Besremi is the first-ever FDA-approved drug for polycythemia vera that patients can take irrespective of their treatment history and the first interferon therapy explicitly approved for polycythemia vera.
Treatment for polycythemia vera includes phlebotomies (a procedure that discharges excess blood cells through a needle in a vein) as well as drugs to lower the number of blood cells; Besremi is one of these medications. The drug is said to work by attaching to specific receptors in the body, bringing about a chain reaction that ensures the bone narrow lower production of red blood cells. Besremi is a long-acting medication that is administered to patients under the skin once every two weeks. If Besremi can lower excess blood cells and maintain normal levels for at least a year, then dosing frequency may be decreased to once every four weeks.

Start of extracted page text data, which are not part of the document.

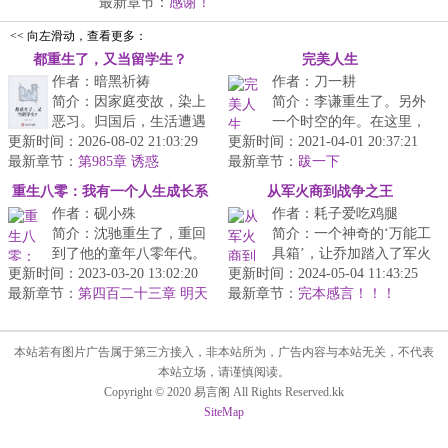
家帮我...
最新章节：
感谢！
<< 向左滑动，查看更多：
都重生了，又当留学生？
完美人生
作者：暗黑祈祷
作者：刀一耕
简介：因家庭变故，染上
简介：李谦重生了。另外
恶习。归国后，生活遭遇
一个时空的年。在这里，
更新时间：2026-08-02 21:03:29
了巨大的转变。历尽艰
更新时间：2021-04-01 20:37:21
他当然比普通人更容易获
最新章节：
辛，终于在三十六岁时攒
第985章 诱惑
最新章节：
得成功。但成功是什么？
跋一下
下了房子的首...
钱么？或者...
重生八零：我有一个人生成长系
从军火商到战争之王
作者：砚小殊
作者：耗子爱吃鸡腿
统
简介：沈驰重生了，重回
简介：一个神奇的‘万能工
到了他的童年八零年代。
具箱’，让乔加踏入了军火
更新时间：2023-03-20 13:02:20
伴随他重生的，还有一个
更新时间：2024-05-04 11:43:25
界。世界的波谲诡异让乔
最新章节：
人生成长系统！只要刷刷
第四百二十三章 明天
最新章节：
加逐渐改变了自己的目
完本感言！！！
会更好
题，看看书...
标……“...
本站若有图片广告属于第三方接入，非本站所为，广告内容与本站无关，不代表
本站立场，请谨慎阅读。
Copyright © 2020 易言阁 All Rights Reserved.kk
SiteMap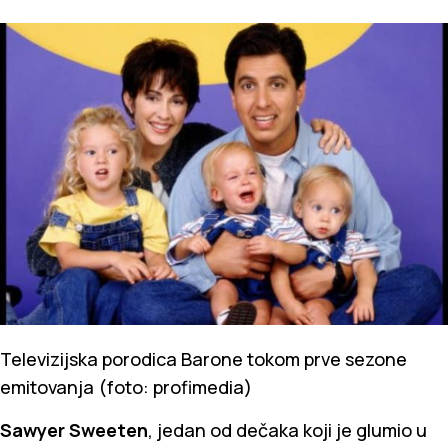
Televizijska porodica Barone tokom prve sezone
emitovanja (foto: profimedia)
Sawyer Sweeten
, jedan od dečaka koji je glumio u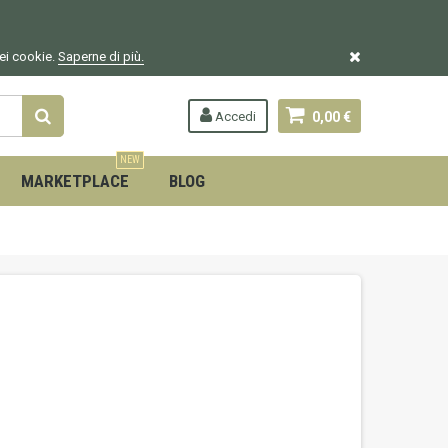
dei cookie.
Saperne di più.
Accedi
0,00 €
NEW
MARKETPLACE
BLOG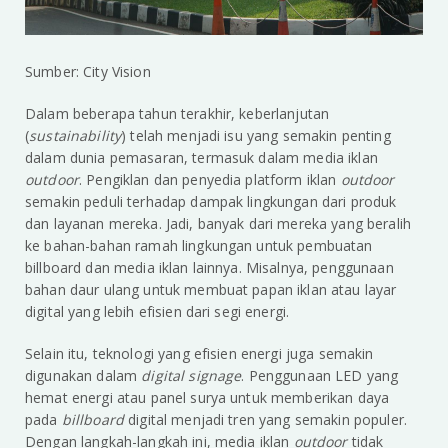
Sumber: City Vision
Dalam beberapa tahun terakhir, keberlanjutan
(
sustainability
) telah menjadi isu yang semakin penting
dalam dunia pemasaran, termasuk dalam media iklan
outdoor
. Pengiklan dan penyedia platform iklan
outdoor
semakin peduli terhadap dampak lingkungan dari produk
dan layanan mereka. Jadi, banyak dari mereka yang beralih
ke bahan-bahan ramah lingkungan untuk pembuatan
billboard dan media iklan lainnya. Misalnya, penggunaan
bahan daur ulang untuk membuat papan iklan atau layar
digital yang lebih efisien dari segi energi.
Selain itu, teknologi yang efisien energi juga semakin
digunakan dalam
digital signage
. Penggunaan LED yang
hemat energi atau panel surya untuk memberikan daya
pada
billboard
digital menjadi tren yang semakin populer.
Dengan langkah-langkah ini, media iklan
outdoor
tidak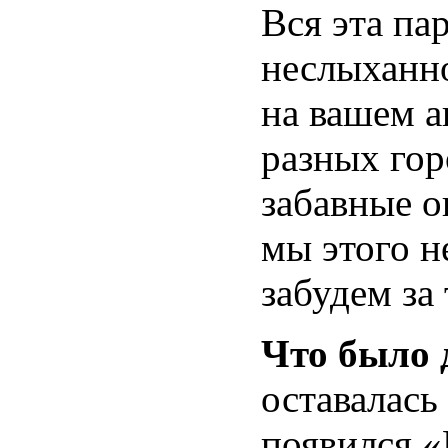
Вся эта па
неслыханн
на вашем а
разных гор
забавные 
мы этого н
забудем за
Что было
оставалась
появился «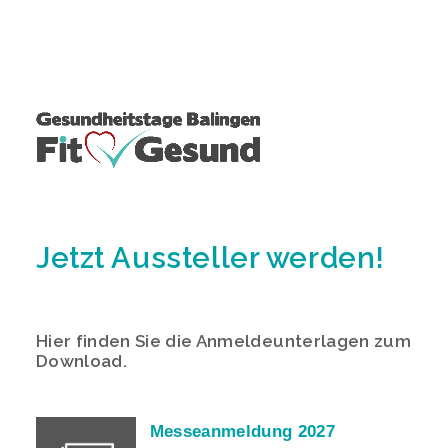
Jetzt Aussteller werden!
Hier finden Sie die Anmeldeunterlagen zum
Download.
Messeanmeldung 2027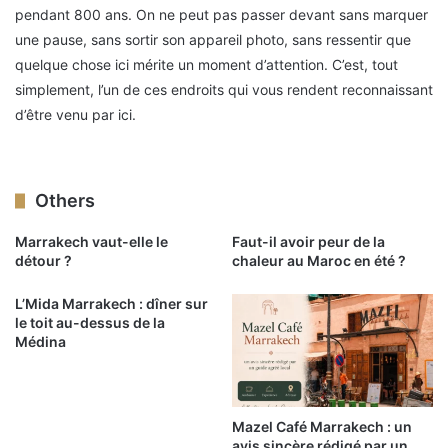
pendant 800 ans. On ne peut pas passer devant sans marquer
une pause, sans sortir son appareil photo, sans ressentir que
quelque chose ici mérite un moment d’attention. C’est, tout
simplement, l’un de ces endroits qui vous rendent reconnaissant
d’être venu par ici.
Others
Marrakech vaut-elle le
Faut-il avoir peur de la
détour ?
chaleur au Maroc en été ?
L’Mida Marrakech : dîner sur
le toit au-dessus de la
Médina
Mazel Café Marrakech : un
avis sincère rédigé par un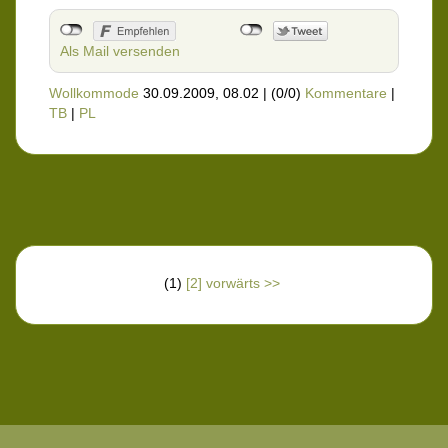
Als Mail versenden
Wollkommode
30.09.2009, 08.02
|
(0/0)
Kommentare
|
TB
|
PL
(1)
[2]
vorwärts >>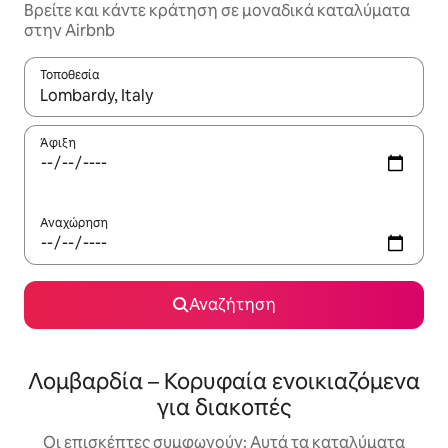
Βρείτε και κάντε κράτηση σε μοναδικά καταλύματα
στην Airbnb
Τοποθεσία
Όταν τα αποτελέσματα είναι διαθέσιμα, μπορείτε να πλοηγηθε
Άφιξη
Αναχώρηση
Αναζήτηση
Λομβαρδία – Κορυφαία ενοικιαζόμενα
για διακοπές
Οι επισκέπτες συμφωνούν: Αυτά τα καταλύματα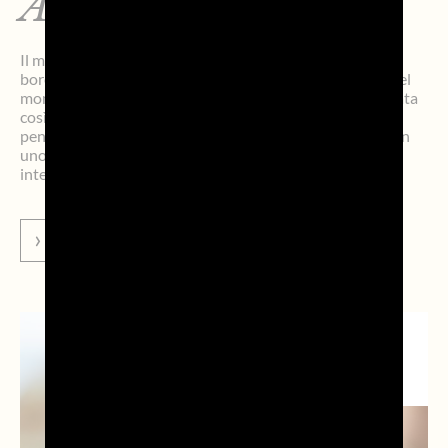
Australia
Il mese di ottobre ha portato l’autunno nell’emisfero
boreale, Prosecco DOC è quindi volato dall’altra parte del
mondo, dove è iniziata la primavera. L’Australia è diventata
così il palcoscenico di un calendario ricco di iniziative
pensate per raccontare e valorizzare la Denominazione in
uno dei mercati più strategici per la sua crescita
internazionale. Tre grandi […]
VAI ALLA NEWS
STORIE DI
PROSECCO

The effectiveness and safety of Besremi were put into test in a multicenter, single-arm trial that spanned 7.5 years. In this trial, 51 adults with polycythemia vera received Besremi for an average of about five years. The effectiveness of the drug was evaluated by assessing the number of patients who achieved a complete hematological response, which implied that patients had a red blood cell volume of less than 45% without a recent phlebotomy, normal white cell counts and platelet counts, a normal spleen size, and zero blood clots. Generally, 61% of patients boasted of a complete hematological response.
Besremi can bring about elevation of liver enzyme, reduced levels of white blood cells, reduced levels of platelets, itching, fatigue, pains in the joints, muscle pain, flu-like illness, and upper airway infection. Side effects may also include depression, urinary tract infection, and transient ischemic attacks (stroke-like attacks).

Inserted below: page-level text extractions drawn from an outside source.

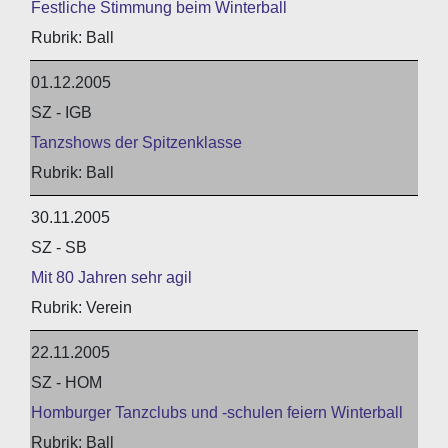
Festliche Stimmung beim Winterball
Ball
01.12.2005
SZ - IGB
Tanzshows der Spitzenklasse
Ball
30.11.2005
SZ - SB
Mit 80 Jahren sehr agil
Verein
22.11.2005
SZ - HOM
Homburger Tanzclubs und -schulen feiern Winterball
Ball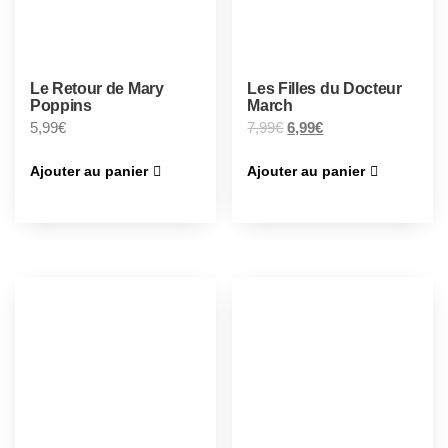
Le Retour de Mary
Les Filles du Docteur
Poppins
March
5,99
€
7,99
€
6,99
€
Ajouter au panier
Ajouter au panier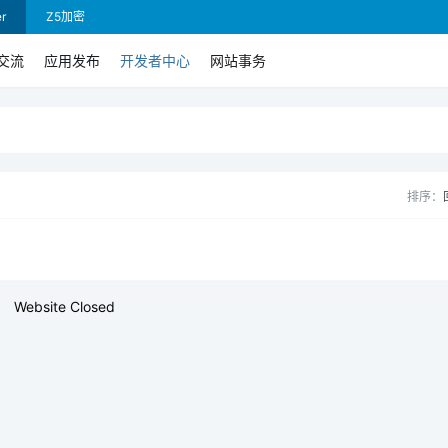
r
Z5加密
交流
应用发布
开发者中心
网站事务
排序：
Website Closed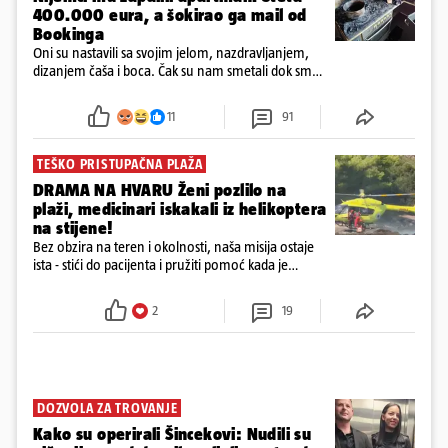
400.000 eura, a šokirao ga mail od
Bookinga
Oni su nastavili sa svojim jelom, nazdravljanjem,
dizanjem čaša i boca. Čak su nam smetali dok smo
u panici kupili crijeva kako bismo pokušali ugasiti
požar, rekao je vlasnik
11
91
TEŠKO PRISTUPAČNA PLAŽA
DRAMA NA HVARU Ženi pozlilo na
plaži, medicinari iskakali iz helikoptera
na stijene!
Bez obzira na teren i okolnosti, naša misija ostaje
ista - stići do pacijenta i pružiti pomoć kada je
najpotrebnija - objavilo je Ministarstvo zdravstva na
Facebooku
2
19
DOZVOLA ZA TROVANJE
Kako su operirali Šincekovi: Nudili su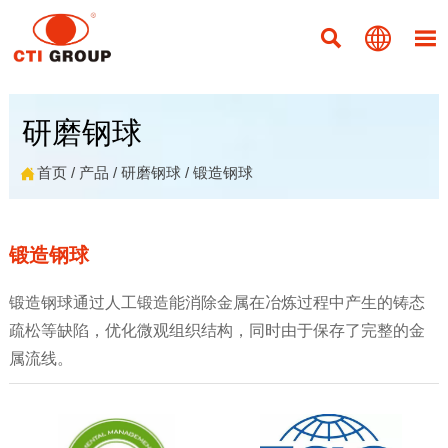



研磨钢球
首页
/
产品
/
研磨钢球
/
锻造钢球

锻造钢球
锻造钢球通过人工锻造能消除金属在冶炼过程中产生的铸态
疏松等缺陷，优化微观组织结构，同时由于保存了完整的金
属流线。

Interferon alfa products like Besremi may bring about or worsen autoimmune, ischemic (inadequate blood flow to a part of the body), neuropsychiatric autoimmune, ischemic, and infectious diseases, which could lead to adverse or life-threatening effects.

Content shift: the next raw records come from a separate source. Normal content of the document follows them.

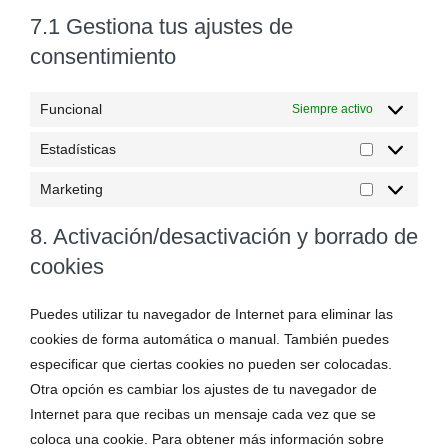
7.1 Gestiona tus ajustes de
consentimiento
Funcional
Siempre activo
Estadísticas
Marketing
8. Activación/desactivación y borrado de
cookies
Puedes utilizar tu navegador de Internet para eliminar las
cookies de forma automática o manual. También puedes
especificar que ciertas cookies no pueden ser colocadas.
Otra opción es cambiar los ajustes de tu navegador de
Internet para que recibas un mensaje cada vez que se
coloca una cookie. Para obtener más información sobre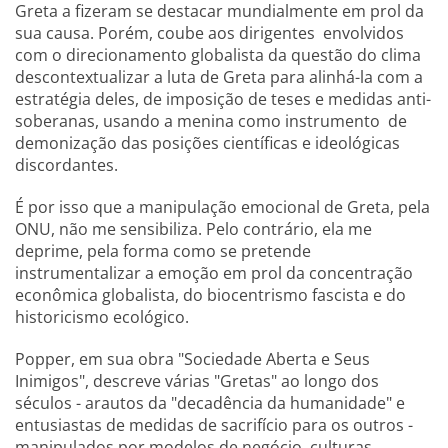
Greta a fizeram se destacar mundialmente em prol da
sua causa. Porém, coube aos dirigentes envolvidos
com o direcionamento globalista da questão do clima
descontextualizar a luta de Greta para alinhá-la com a
estratégia deles, de imposição de teses e medidas anti-
soberanas, usando a menina como instrumento de
demonização das posições científicas e ideológicas
discordantes.
É por isso que a manipulação emocional de Greta, pela
ONU, não me sensibiliza. Pelo contrário, ela me
deprime, pela forma como se pretende
instrumentalizar a emoção em prol da concentração
econômica globalista, do biocentrismo fascista e do
historicismo ecológico.
Popper, em sua obra "Sociedade Aberta e Seus
Inimigos", descreve várias "Gretas" ao longo dos
séculos - arautos da "decadência da humanidade" e
entusiastas de medidas de sacrifício para os outros -
manipulados por modelos de negócio, culturas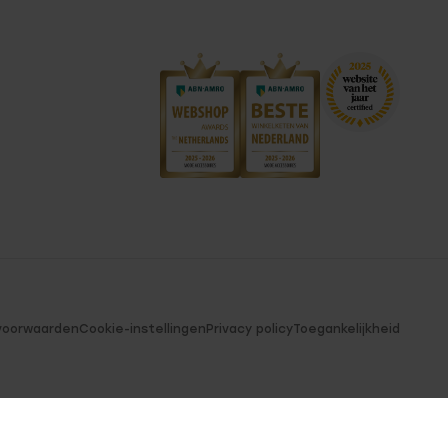
voorwaarden
Cookie-instellingen
Privacy policy
Toegankelijkheid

Patients who must not take Besremi include those who are allergic to the medication, those with autoimmune disease or a history of autoimmune disease, patients with liver disease those with a severe psychiatric disorder, or a history of a severe psychiatric disorder, and immunosuppressed transplant recipients. Pregnant women should be subjected to a pregnancy test before using Besremi to prevent fetal harm.
Besremi got orphan drug designation for this indication. Orphan drug designation ensures incentives to assist and boost drug development for rare diseases.